Assignment.
Reproduce the text read from every item below, word for word and line for line. Leave out the pictures.

Dataset records.

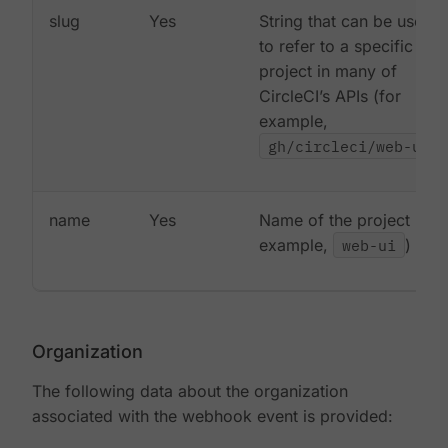
slug
Yes
String that can be used
to refer to a specific
project in many of
CircleCI’s APIs (for
example,
gh/circleci/web-ui
)
name
Yes
Name of the project (for
example,
web-ui
)
Organization
The following data about the organization
associated with the webhook event is provided:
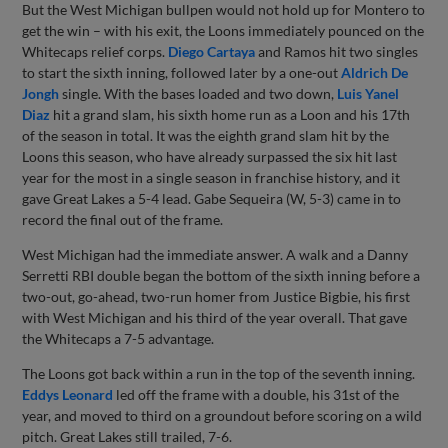
But the West Michigan bullpen would not hold up for Montero to
get the win – with his exit, the Loons immediately pounced on the
Whitecaps relief corps.
Diego Cartaya
and Ramos hit two singles
to start the sixth inning, followed later by a one-out
Aldrich De
Jongh
single. With the bases loaded and two down,
Luis Yanel
Diaz
hit a grand slam, his sixth home run as a Loon and his 17th
of the season in total. It was the eighth grand slam hit by the
Loons this season, who have already surpassed the six hit last
year for the most in a single season in franchise history, and it
gave Great Lakes a 5-4 lead. Gabe Sequeira (W, 5-3) came in to
record the final out of the frame.
West Michigan had the immediate answer. A walk and a Danny
Serretti RBI double began the bottom of the sixth inning before a
two-out, go-ahead, two-run homer from Justice Bigbie, his first
with West Michigan and his third of the year overall. That gave
the Whitecaps a 7-5 advantage.
The Loons got back within a run in the top of the seventh inning.
Eddys Leonard
led off the frame with a double, his 31st of the
year, and moved to third on a groundout before scoring on a wild
pitch. Great Lakes still trailed, 7-6.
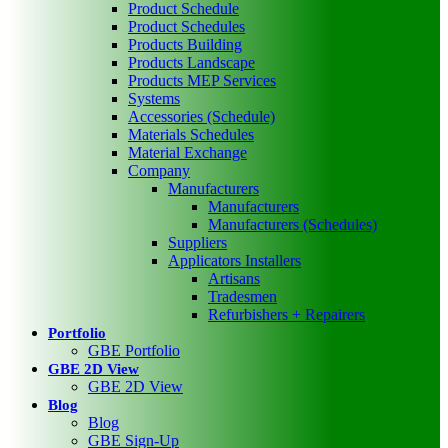
Product Schedule
Product Schedules
Products Building
Products Landscape
Products MEP Services
Systems
Accessories (Schedule)
Materials Schedules
Material Exchange
Company
Manufacturers
Manufacturers
Manufacturers (Schedules)
Suppliers
Applicators Installers
Artisans
Tradesmen
Refurbishers + Repairers
Portfolio
GBE Portfolio
GBE 2D View
GBE 2D View
Blog
Blog
GBE Sign-Up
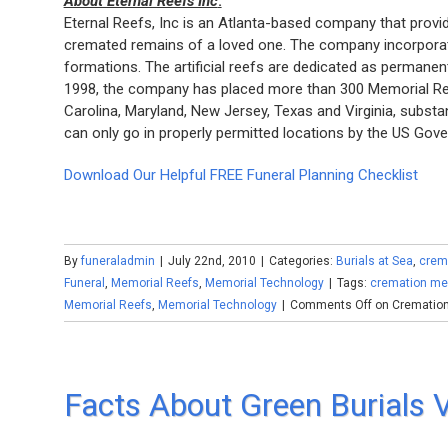
About Eternal Reefs Inc
.
Eternal Reefs, Inc is an Atlanta-based company that prov
cremated remains of a loved one. The company incorporate
formations. The artificial reefs are dedicated as permanen
1998, the company has placed more than 300 Memorial Reef
Carolina, Maryland, New Jersey, Texas and Virginia, substa
can only go in properly permitted locations by the US Go
Download Our Helpful FREE Funeral Planning Checklist
By
funeraladmin
|
July 22nd, 2010
|
Categories:
Burials at Sea
,
crem
Funeral
,
Memorial Reefs
,
Memorial Technology
|
Tags:
cremation me
Memorial Reefs
,
Memorial Technology
|
Comments Off
on Cremation
Facts About Green Burials V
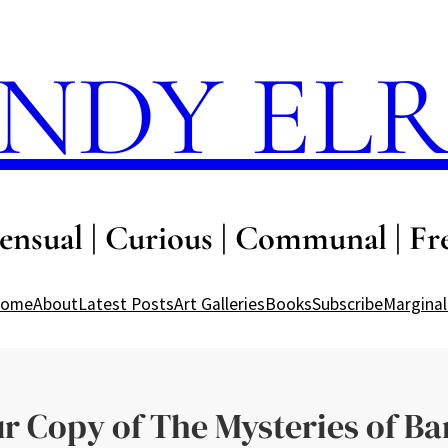
NDY EL
ensual | Curious | Communal | Fr
ome
About
Latest Posts
Art Galleries
Books
Subscribe
Marginal
ur Copy of The Mysteries of Ba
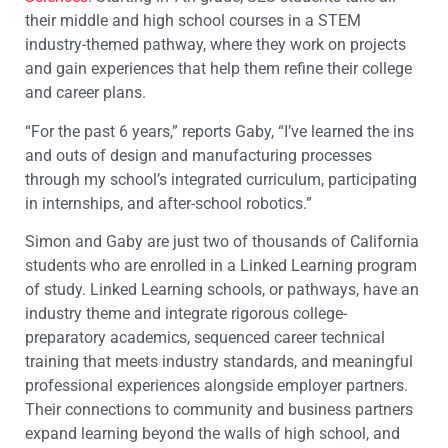
their middle and high school courses in a STEM
industry-themed pathway, where they work on projects
and gain experiences that help them refine their college
and career plans.
“For the past 6 years,” reports Gaby, “I’ve learned the ins
and outs of design and manufacturing processes
through my school’s integrated curriculum, participating
in internships, and after-school robotics.”
Simon and Gaby are just two of thousands of California
students who are enrolled in a Linked Learning program
of study. Linked Learning schools, or pathways, have an
industry theme and integrate rigorous college-
preparatory academics, sequenced career technical
training that meets industry standards, and meaningful
professional experiences alongside employer partners.
Their connections to community and business partners
expand learning beyond the walls of high school, and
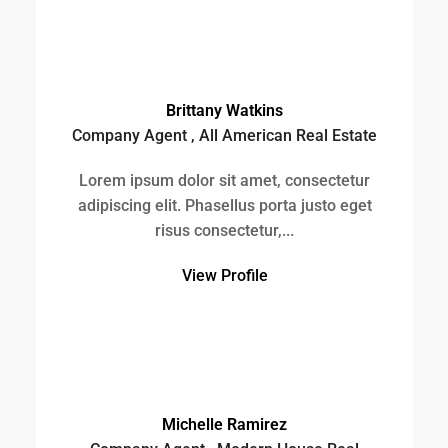
View Profile
Michelle Ramirez
Company Agent , Modern House Real
Estate
Lorem ipsum dolor sit amet, consectetur
adipiscing elit. Phasellus porta justo eget
risus consectetur,...
View Profile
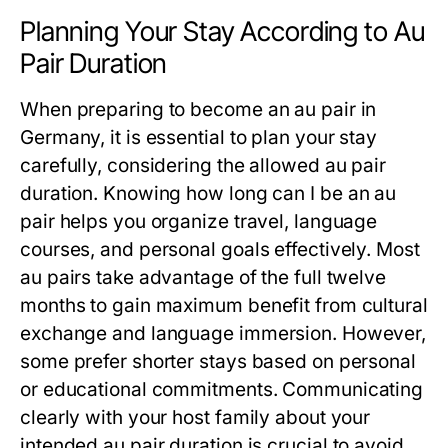
Planning Your Stay According to Au
Pair Duration
When preparing to become an au pair in
Germany, it is essential to plan your stay
carefully, considering the allowed
au pair
duration
. Knowing
how long can I be an au
pair
helps you organize travel, language
courses, and personal goals effectively. Most
au pairs take advantage of the full twelve
months to gain maximum benefit from cultural
exchange and language immersion. However,
some prefer shorter stays based on personal
or educational commitments. Communicating
clearly with your host family about your
intended
au pair duration
is crucial to avoid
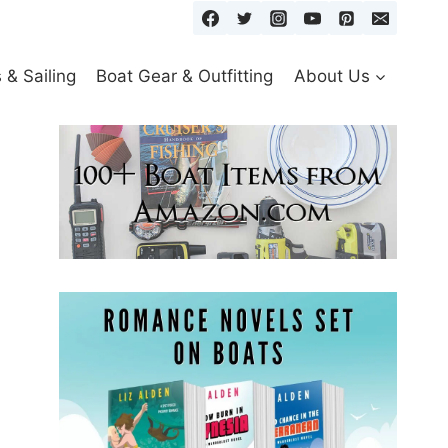
& Sailing
Boat Gear & Outfitting
About Us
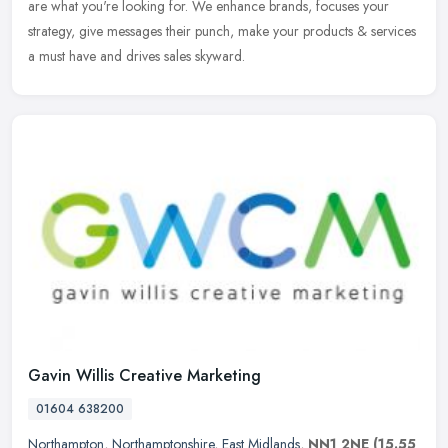
are what you're looking for. We enhance brands, focuses your
strategy, give messages their punch, make your products & services
a must have and drives sales skyward.
Gavin Willis Creative Marketing
01604 638200
Northampton
,
Northamptonshire
,
East Midlands
,
NN1 2NE
(15.55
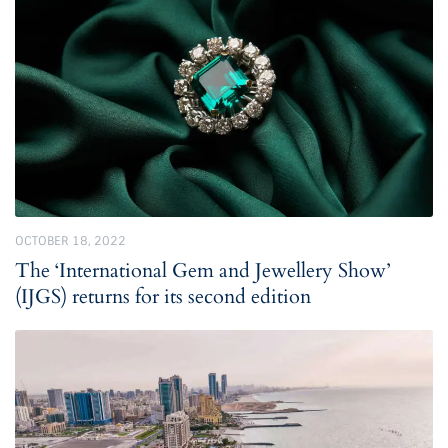
OCTOBER 18, 2022
The ‘International Gem and Jewellery Show’
(IJGS) returns for its second edition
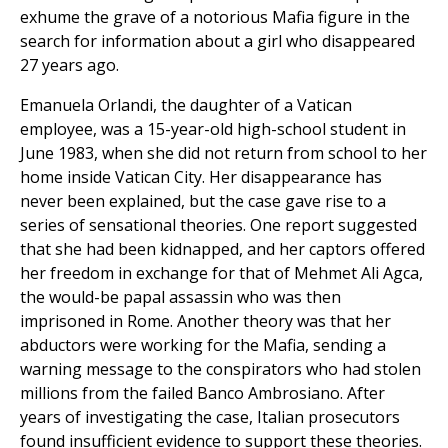
exhume the grave of a notorious Mafia figure in the
search for information about a girl who disappeared
27 years ago.
Emanuela Orlandi, the daughter of a Vatican
employee, was a 15-year-old high-school student in
June 1983, when she did not return from school to her
home inside Vatican City. Her disappearance has
never been explained, but the case gave rise to a
series of sensational theories. One report suggested
that she had been kidnapped, and her captors offered
her freedom in exchange for that of Mehmet Ali Agca,
the would-be papal assassin who was then
imprisoned in Rome. Another theory was that her
abductors were working for the Mafia, sending a
warning message to the conspirators who had stolen
millions from the failed Banco Ambrosiano. After
years of investigating the case, Italian prosecutors
found insufficient evidence to support these theories.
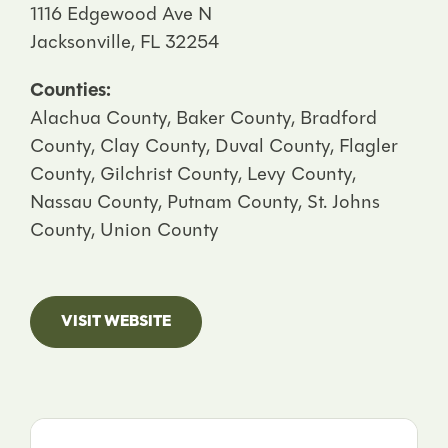
1116 Edgewood Ave N
Jacksonville, FL 32254
Counties:
Alachua County, Baker County, Bradford
County, Clay County, Duval County, Flagler
County, Gilchrist County, Levy County,
Nassau County, Putnam County, St. Johns
County, Union County
VISIT WEBSITE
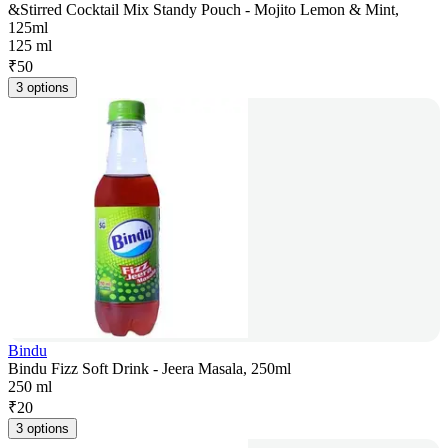
&Stirred Cocktail Mix Standy Pouch - Mojito Lemon & Mint,
125ml
125 ml
₹
50
3 options
Bindu
Bindu Fizz Soft Drink - Jeera Masala, 250ml
250 ml
₹
20
3 options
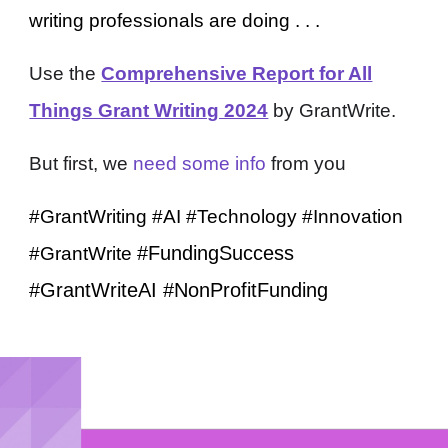
writing professionals are doing . . .
Use the
Comprehensive Report for All
Things Grant Writing 2024
by GrantWrite.
But first, we
need some info
from you
#GrantWriting #AI #Technology #Innovation
#FundingSuccess
#GrantWrite
#GrantWriteAI #Non
P
rofitFunding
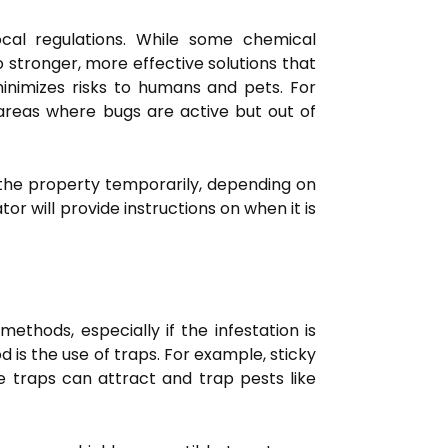
cal regulations. While some chemical
 stronger, more effective solutions that
inimizes risks to humans and pets. For
areas where bugs are active but out of
the property temporarily, depending on
or will provide instructions on when it is
thods, especially if the infestation is
is the use of traps. For example, sticky
e traps can attract and trap pests like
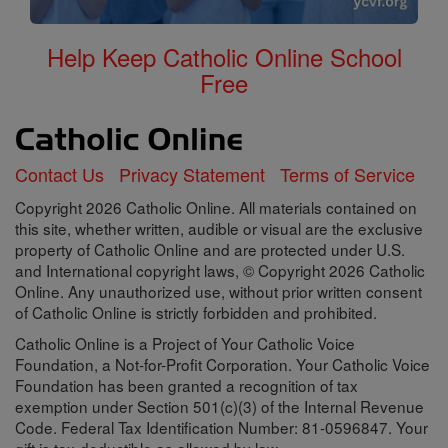
Help Keep Catholic Online School
Free
Contact Us
Privacy Statement
Terms of Service
Copyright 2026 Catholic Online. All materials contained on
this site, whether written, audible or visual are the exclusive
property of Catholic Online and are protected under U.S.
and International copyright laws, © Copyright 2026 Catholic
Online. Any unauthorized use, without prior written consent
of Catholic Online is strictly forbidden and prohibited.
Catholic Online is a Project of Your Catholic Voice
Foundation, a Not-for-Profit Corporation. Your Catholic Voice
Foundation has been granted a recognition of tax
exemption under Section 501(c)(3) of the Internal Revenue
Code. Federal Tax Identification Number: 81-0596847. Your
gift is tax-deductible as allowed by law.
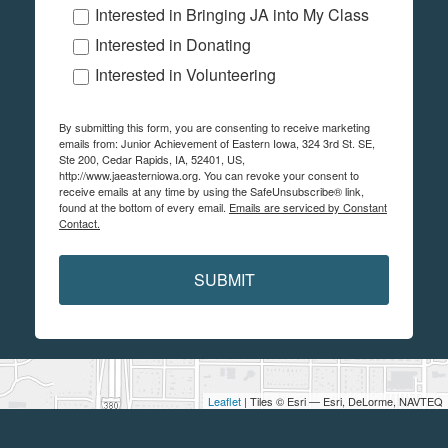
Interested in Bringing JA into My Class
Interested in Donating
Interested in Volunteering
By submitting this form, you are consenting to receive marketing
emails from: Junior Achievement of Eastern Iowa, 324 3rd St. SE,
Ste 200, Cedar Rapids, IA, 52401, US,
http://www.jaeasterniowa.org. You can revoke your consent to
receive emails at any time by using the SafeUnsubscribe® link,
found at the bottom of every email.
Emails are serviced by Constant
Contact.
SUBMIT
Leaflet
| Tiles © Esri — Esri, DeLorme, NAVTEQ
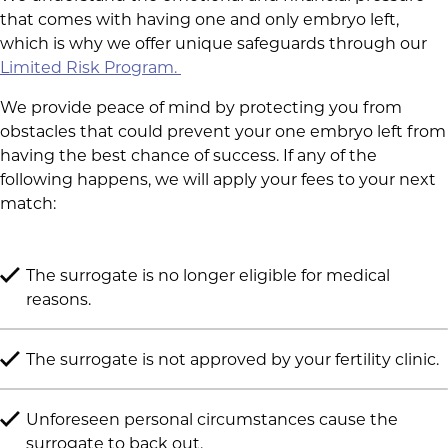
that comes with having one and only embryo left,
which is why we offer unique safeguards through our
Limited Risk Program.
We provide peace of mind by protecting you from
obstacles that could prevent your one embryo left from
having the best chance of success. If any of the
following happens, we will apply your fees to your next
match:
The surrogate is no longer eligible for medical
reasons.
The surrogate is not approved by your fertility clinic.
Unforeseen personal circumstances cause the
surrogate to back out.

Answer.
slug
Yes
String that can be used
to refer to a specific
project in many of
CircleCI’s APIs (for
example,
gh/circleci/web-ui
)
name
Yes
Name of the project (for
example,
web-ui
)
Organization
The following data about the organization
associated with the webhook event is provided:
But the West Michigan bullpen would not hold up for Montero to
get the win – with his exit, the Loons immediately pounced on the
Whitecaps relief corps.
Diego Cartaya
and Ramos hit two singles
to start the sixth inning, followed later by a one-out
Aldrich De
Jongh
single. With the bases loaded and two down,
Luis Yanel
Diaz
hit a grand slam, his sixth home run as a Loon and his 17th
of the season in total. It was the eighth grand slam hit by the
Loons this season, who have already surpassed the six hit last
year for the most in a single season in franchise history, and it
gave Great Lakes a 5-4 lead. Gabe Sequeira (W, 5-3) came in to
record the final out of the frame.
West Michigan had the immediate answer. A walk and a Danny
Serretti RBI double began the bottom of the sixth inning before a
two-out, go-ahead, two-run homer from Justice Bigbie, his first
with West Michigan and his third of the year overall. That gave
the Whitecaps a 7-5 advantage.
The Loons got back within a run in the top of the seventh inning.
Eddys Leonard
led off the frame with a double, his 31st of the
year, and moved to third on a groundout before scoring on a wild
pitch. Great Lakes still trailed, 7-6.
Product Schedule
Product Schedules
Products Building
Products Landscape
Products MEP Services
Systems
Accessories (Schedule)
Materials Schedules
Material Exchange
Company
Manufacturers
Manufacturers
Manufacturers (Schedules)
Suppliers
Applicators Installers
Artisans
Tradesmen
Refurbishers + Repairers
Portfolio
GBE Portfolio
GBE 2D View
GBE 2D View
Blog
Blog
GBE Sign-Up
About Eternal Reefs Inc
.
Eternal Reefs, Inc is an Atlanta-based company that prov
cremated remains of a loved one. The company incorporate
formations. The artificial reefs are dedicated as permanen
1998, the company has placed more than 300 Memorial Reef
Carolina, Maryland, New Jersey, Texas and Virginia, substa
can only go in properly permitted locations by the US Go
Download Our Helpful FREE Funeral Planning Checklist
By
funeraladmin
|
July 22nd, 2010
|
Categories:
Burials at Sea
,
crem
Funeral
,
Memorial Reefs
,
Memorial Technology
|
Tags:
cremation me
Memorial Reefs
,
Memorial Technology
|
Comments Off
on Cremation
Facts About Green Burials V
NDY EL
ensual | Curious | Communal | Fr
ome
About
Latest Posts
Art Galleries
Books
Subscribe
Marginal
ur Copy of The Mysteries of Ba
their middle and high school courses in a STEM
industry-themed pathway, where they work on projects
and gain experiences that help them refine their college
and career plans.
“For the past 6 years,” reports Gaby, “I’ve learned the ins
and outs of design and manufacturing processes
through my school’s integrated curriculum, participating
in internships, and after-school robotics.”
Simon and Gaby are just two of thousands of California
students who are enrolled in a Linked Learning program
of study. Linked Learning schools, or pathways, have an
industry theme and integrate rigorous college-
preparatory academics, sequenced career technical
training that meets industry standards, and meaningful
professional experiences alongside employer partners.
Their connections to community and business partners
expand learning beyond the walls of high school, and
View Profile
Michelle Ramirez
Company Agent , Modern House Real
Estate
Lorem ipsum dolor sit amet, consectetur
adipiscing elit. Phasellus porta justo eget
risus consectetur,...
View Profile
Planning Your Stay According to Au
Pair Duration
When preparing to become an au pair in
Germany, it is essential to plan your stay
carefully, considering the allowed
au pair
duration
. Knowing
how long can I be an au
pair
helps you organize travel, language
courses, and personal goals effectively. Most
au pairs take advantage of the full twelve
months to gain maximum benefit from cultural
exchange and language immersion. However,
some prefer shorter stays based on personal
or educational commitments. Communicating
clearly with your host family about your
intended
au pair duration
is crucial to avoid
& Sailing
Boat Gear & Outfitting
About Us
are what you're looking for. We enhance brands, focuses your
strategy, give messages their punch, make your products & services
a must have and drives sales skyward.
Gavin Willis Creative Marketing
01604 638200
Northampton
,
Northamptonshire
,
East Midlands
,
NN1 2NE
(15.55
OCTOBER 18, 2022
The ‘International Gem and Jewellery Show’
(IJGS) returns for its second edition
exhume the grave of a notorious Mafia figure in the
search for information about a girl who disappeared
27 years ago.
Emanuela Orlandi, the daughter of a Vatican
employee, was a 15-year-old high-school student in
June 1983, when she did not return from school to her
home inside Vatican City. Her disappearance has
never been explained, but the case gave rise to a
series of sensational theories. One report suggested
that she had been kidnapped, and her captors offered
her freedom in exchange for that of Mehmet Ali Agca,
the would-be papal assassin who was then
imprisoned in Rome. Another theory was that her
abductors were working for the Mafia, sending a
warning message to the conspirators who had stolen
millions from the failed Banco Ambrosiano. After
years of investigating the case, Italian prosecutors
found insufficient evidence to support these theories.
1116 Edgewood Ave N
Jacksonville, FL 32254
Counties:
Alachua County, Baker County, Bradford
County, Clay County, Duval County, Flagler
County, Gilchrist County, Levy County,
Nassau County, Putnam County, St. Johns
County, Union County
VISIT WEBSITE
&Stirred Cocktail Mix Standy Pouch - Mojito Lemon & Mint,
125ml
125 ml
₹
50
3 options
Bindu
Bindu Fizz Soft Drink - Jeera Masala, 250ml
250 ml
₹
20
3 options
writing professionals are doing . . .
Use the
Comprehensive Report for All
Things Grant Writing 2024
by GrantWrite.
But first, we
need some info
from you
#GrantWriting #AI #Technology #Innovation
#FundingSuccess
#GrantWrite
#GrantWriteAI #Non
P
rofitFunding
cal regulations. While some chemical
 stronger, more effective solutions that
inimizes risks to humans and pets. For
areas where bugs are active but out of
the property temporarily, depending on
or will provide instructions on when it is
thods, especially if the infestation is
is the use of traps. For example, sticky
e traps can attract and trap pests like
Help Keep Catholic Online School
Free
Contact Us
Privacy Statement
Terms of Service
Copyright 2026 Catholic Online. All materials contained on
this site, whether written, audible or visual are the exclusive
property of Catholic Online and are protected under U.S.
and International copyright laws, © Copyright 2026 Catholic
Online. Any unauthorized use, without prior written consent
of Catholic Online is strictly forbidden and prohibited.
Catholic Online is a Project of Your Catholic Voice
Foundation, a Not-for-Profit Corporation. Your Catholic Voice
Foundation has been granted a recognition of tax
exemption under Section 501(c)(3) of the Internal Revenue
Code. Federal Tax Identification Number: 81-0596847. Your
gift is tax-deductible as allowed by law.
Interested in Bringing JA into My Class
Interested in Donating
Interested in Volunteering
By submitting this form, you are consenting to receive marketing
emails from: Junior Achievement of Eastern Iowa, 324 3rd St. SE,
Ste 200, Cedar Rapids, IA, 52401, US,
http://www.jaeasterniowa.org. You can revoke your consent to
receive emails at any time by using the SafeUnsubscribe® link,
found at the bottom of every email.
Emails are serviced by Constant
Contact.
SUBMIT
Leaflet
| Tiles © Esri — Esri, DeLorme, NAVTEQ
that comes with having one and only embryo left,
which is why we offer unique safeguards through our
Limited Risk Program.
We provide peace of mind by protecting you from
obstacles that could prevent your one embryo left from
having the best chance of success. If any of the
following happens, we will apply your fees to your next
match:
The surrogate is no longer eligible for medical
reasons.
The surrogate is not approved by your fertility clinic.
Unforeseen personal circumstances cause the
surrogate to back out.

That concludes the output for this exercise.